I’m learning to be frugal. Call it cheap if you like, but in my mind, it’s frugal. I’ve found it a bit more challenging to be frugal in a country that is new to me. I’ve spent the last 6 months or so learning the British supermarkets and where to find what. Now I think I’m confident enough to think about saving a few pennies.

(Photo by cascadeAndSTAN)

This weekend I stumbled across a blog that talks about being a good steward in the kitchen. Another blog I like to read has been doing a series on frugality that’s piqued my interest. In reading these two ladies’ perspectives on stewardship and frugality, I’ve been convicted.

I’ve been convicted on how much money is spent on groceries. I’m not saying that I’m not being wise in this area; I’ve realised however that I can do a lot better. I realise how much gets wasted and how much money gets spent on certain food items when I can make things on my own. For example, last week I cooked a whole chicken and got 3 meals out of the deal. That’s not including what I could have done with the bones (and giblets if they had been included). That 1.8 kg chicken only cost me £3.99, and that got Leon and myself 3 meals. That’s less than £1 per person for just the chicken on each of those meals.

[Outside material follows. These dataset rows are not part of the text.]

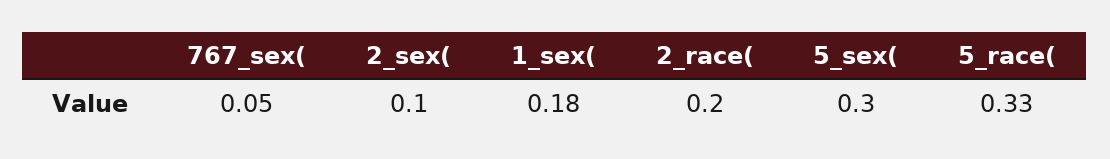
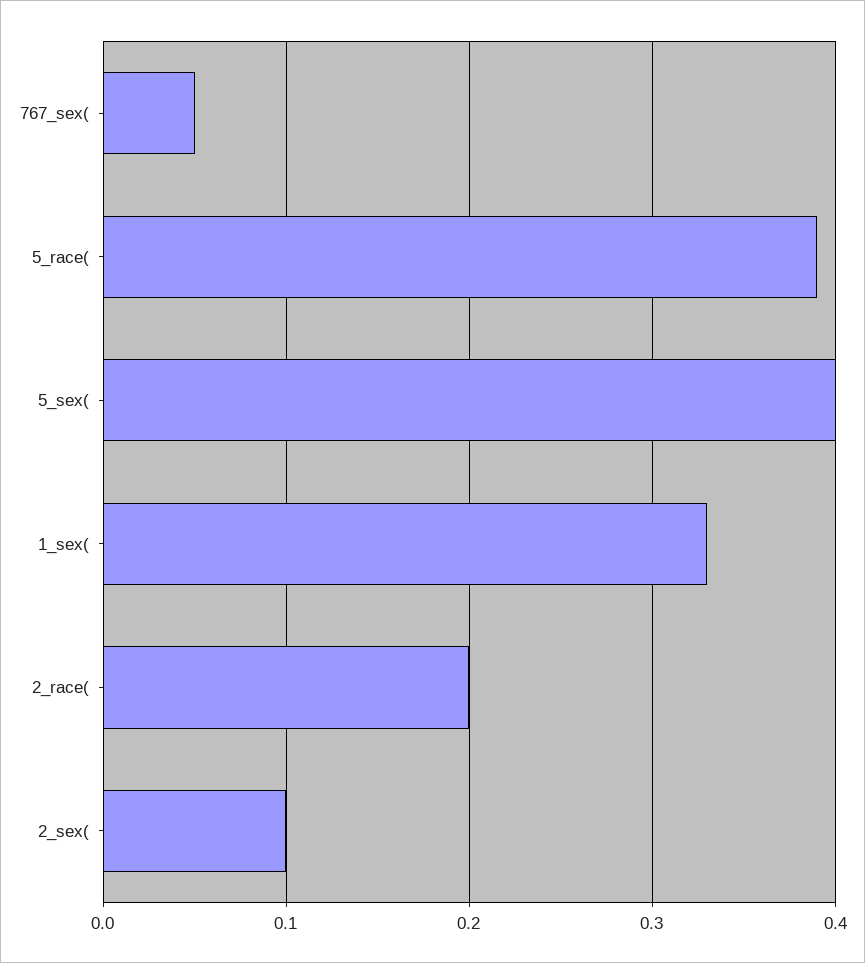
  {
    "767_sex(": 0.05,
    "2_sex(": 0.1,
-   "1_sex(": 0.18,
+   "1_sex(": 0.33,
    "2_race(": 0.2,
-   "5_sex(": 0.3,
+   "5_sex(": 0.4,
-   "5_race(": 0.33
+   "5_race(": 0.39
  }

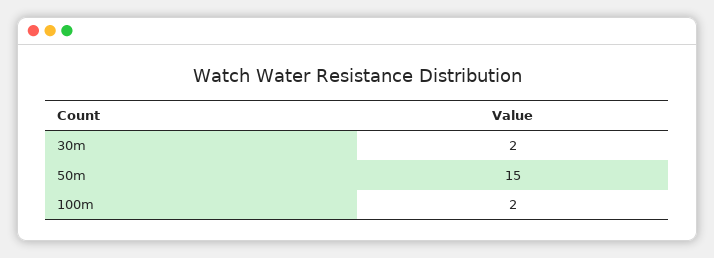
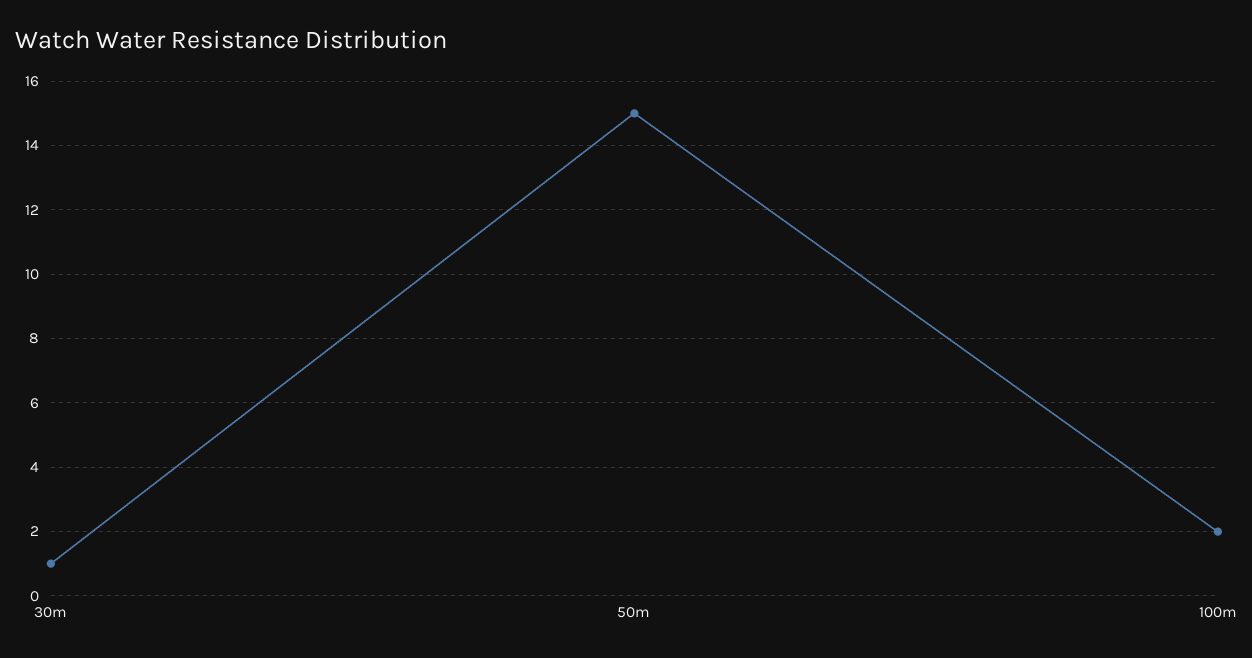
  {
-   "30m": 2,
+   "30m": 1,
    "50m": 15,
    "100m": 2
  }

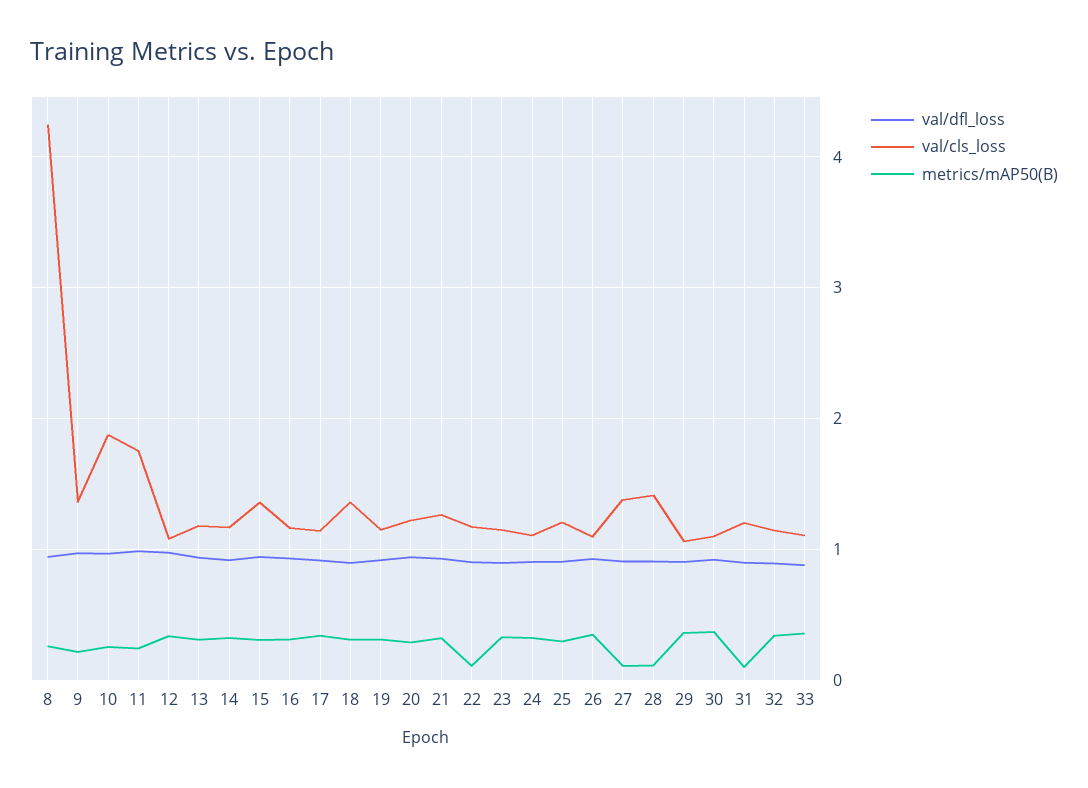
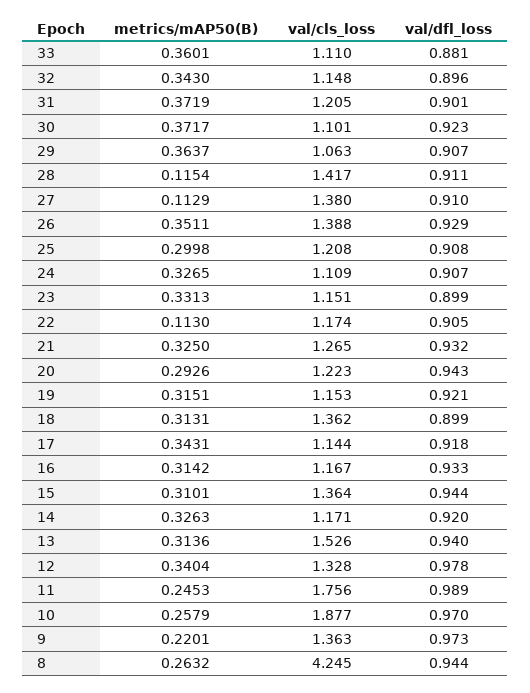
  {
    "val/dfl_loss": {
      "8": 0.944,
      "9": 0.973,
      "10": 0.97,
      "11": 0.989,
      "12": 0.978,
      "13": 0.94,
      "14": 0.92,
      "15": 0.944,
      "16": 0.933,
      "17": 0.918,
      "18": 0.899,
      "19": 0.921,
      "20": 0.943,
      "21": 0.932,
      "22": 0.905,
      "23": 0.899,
      "24": 0.907,
      "25": 0.908,
      "26": 0.929,
      "27": 0.91,
      "28": 0.911,
      "29": 0.907,
      "30": 0.923,
      "31": 0.901,
      "32": 0.896,
      "33": 0.881
    },
    "val/cls_loss": {
      "8": 4.245,
      "9": 1.363,
      "10": 1.877,
      "11": 1.756,
-     "12": 1.1,
+     "12": 1.328,
-     "13": 1.2,
+     "13": 1.526,
      "14": 1.171,
      "15": 1.364,
      "16": 1.167,
      "17": 1.144,
      "18": 1.362,
      "19": 1.153,
      "20": 1.223,
      "21": 1.265,
      "22": 1.174,
      "23": 1.151,
      "24": 1.109,
      "25": 1.208,
-     "26": 1.1,
+     "26": 1.388,
      "27": 1.38,
      "28": 1.417,
      "29": 1.063,
      "30": 1.101,
      "31": 1.205,
      "32": 1.148,
      "33": 1.11
    },
    "metrics/mAP50(B)": {
      "8": 0.2632,
      "9": 0.2201,
      "10": 0.2579,
      "11": 0.2453,
      "12": 0.3404,
      "13": 0.3136,
      "14": 0.3263,
      "15": 0.3101,
      "16": 0.3142,
      "17": 0.3431,
      "18": 0.3131,
      "19": 0.3151,
      "20": 0.2926,
      "21": 0.325,
      "22": 0.113,
      "23": 0.3313,
      "24": 0.3265,
      "25": 0.2998,
      "26": 0.3511,
      "27": 0.1129,
      "28": 0.1154,
      "29": 0.3637,
      "30": 0.3717,
-     "31": 0.1,
+     "31": 0.3719,
      "32": 0.343,
      "33": 0.3601
    }
  }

When I lived in the US, I caught the coupon clipping bug. The problem I now see with that is I wasted so much money (and food) buying things that I never used or forgot to use. Now that I live in England, where coupons aren’t so readily available, I’ve learned to shop more wisely, buy only what I need, use it, and then replace it when it’s gone.

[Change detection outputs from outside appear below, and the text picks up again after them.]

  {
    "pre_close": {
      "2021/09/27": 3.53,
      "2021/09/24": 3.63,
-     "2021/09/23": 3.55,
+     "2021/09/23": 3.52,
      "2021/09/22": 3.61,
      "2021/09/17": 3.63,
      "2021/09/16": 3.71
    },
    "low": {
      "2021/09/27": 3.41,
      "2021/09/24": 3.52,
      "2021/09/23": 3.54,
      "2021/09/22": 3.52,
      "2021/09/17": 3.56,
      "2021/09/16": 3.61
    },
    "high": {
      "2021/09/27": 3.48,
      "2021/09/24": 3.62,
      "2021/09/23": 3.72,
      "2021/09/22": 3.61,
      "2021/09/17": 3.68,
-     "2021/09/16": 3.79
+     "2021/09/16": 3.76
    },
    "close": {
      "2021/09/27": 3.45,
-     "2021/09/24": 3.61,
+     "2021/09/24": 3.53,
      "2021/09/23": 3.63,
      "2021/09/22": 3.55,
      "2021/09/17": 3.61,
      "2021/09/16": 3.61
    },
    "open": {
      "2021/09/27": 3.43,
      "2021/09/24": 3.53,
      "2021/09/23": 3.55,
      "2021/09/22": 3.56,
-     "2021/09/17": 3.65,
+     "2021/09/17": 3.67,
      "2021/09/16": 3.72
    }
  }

I’ve also been thinking about what I’ve been feeding myself and Leon. I eat a lot of sugary things—not so good since I have problems with low blood sugar at times. This weekend was really bad for that, and I think it finally got my attention. I’ve been convicted not just about sugary things, but about other foods that have a lot of unnecessary fats and preservatives that aren’t good. From a frugal perspective, it can also be beneficial to stay away from preprepared and sugary foods.

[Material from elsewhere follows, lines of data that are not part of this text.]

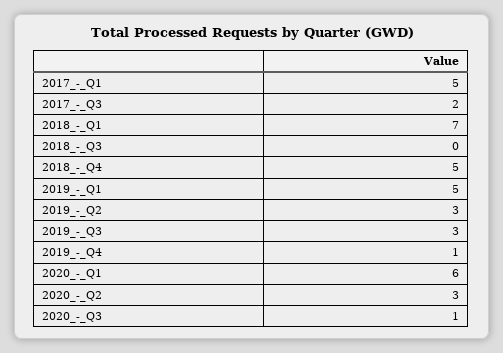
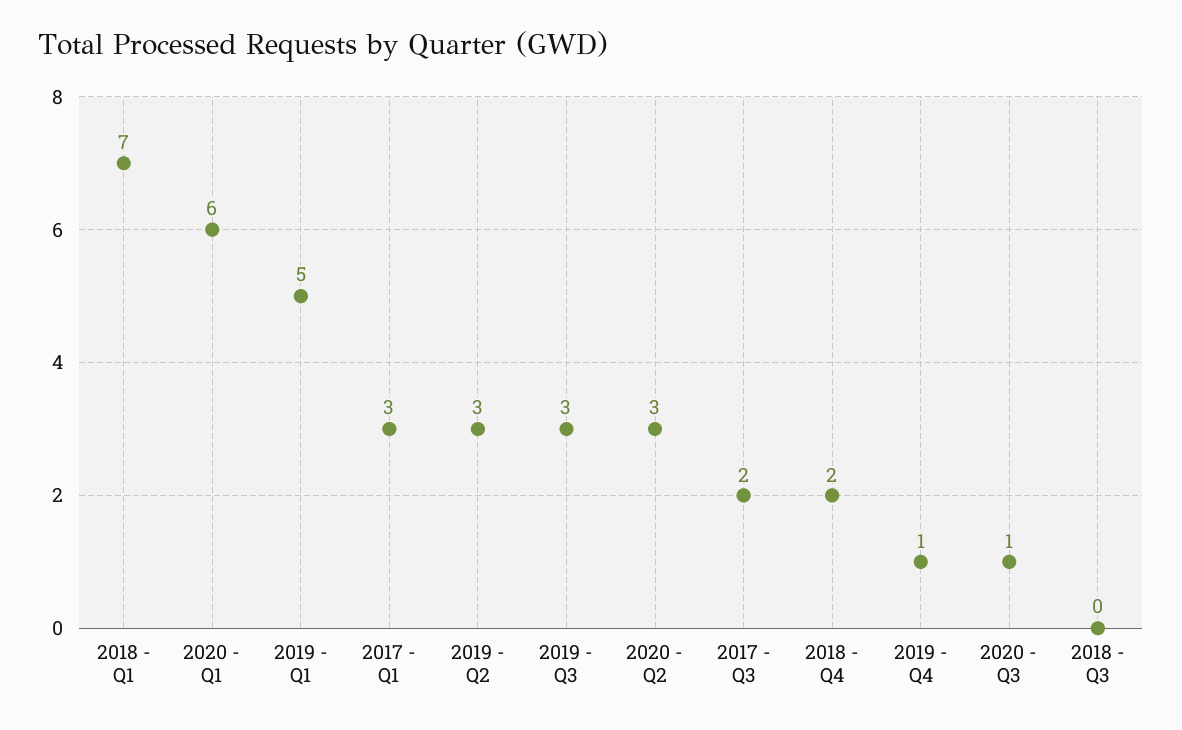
  {
-   "2017_-_Q1": 5,
+   "2017_-_Q1": 3,
    "2017_-_Q3": 2,
    "2018_-_Q1": 7,
    "2018_-_Q3": 0,
-   "2018_-_Q4": 5,
+   "2018_-_Q4": 2,
    "2019_-_Q1": 5,
    "2019_-_Q2": 3,
    "2019_-_Q3": 3,
    "2019_-_Q4": 1,
    "2020_-_Q1": 6,
    "2020_-_Q2": 3,
    "2020_-_Q3": 1
  }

I’m not a health nut or penny pincher. It would be so easy to go overboard. It goes for those who choose to clip coupons to be frugal, too. I’ve discovered that it’s important to involve the Lord to make these sorts of decisions in my home and kitchen. It requires a lot of wisdom and grace. I’m not perfect, and God doesn’t expect me to be. I do desire, however, to use my resources wisely to honour God and my husband, and that I believe is the most important part.

I’m reminded of Proverbs 31, the wife of noble character. She was a hard-working, wise and frugal lady, something I desire.

“She seeks wool and flax,
and works with willing hands.
She is like the ships of the merchant;
she brings her food from afar.
She rises while it is yet night
and provides food for her household
and portions for her maidens.
She considers a field and buys it;
with the fruit of her hands she plants a vineyard.”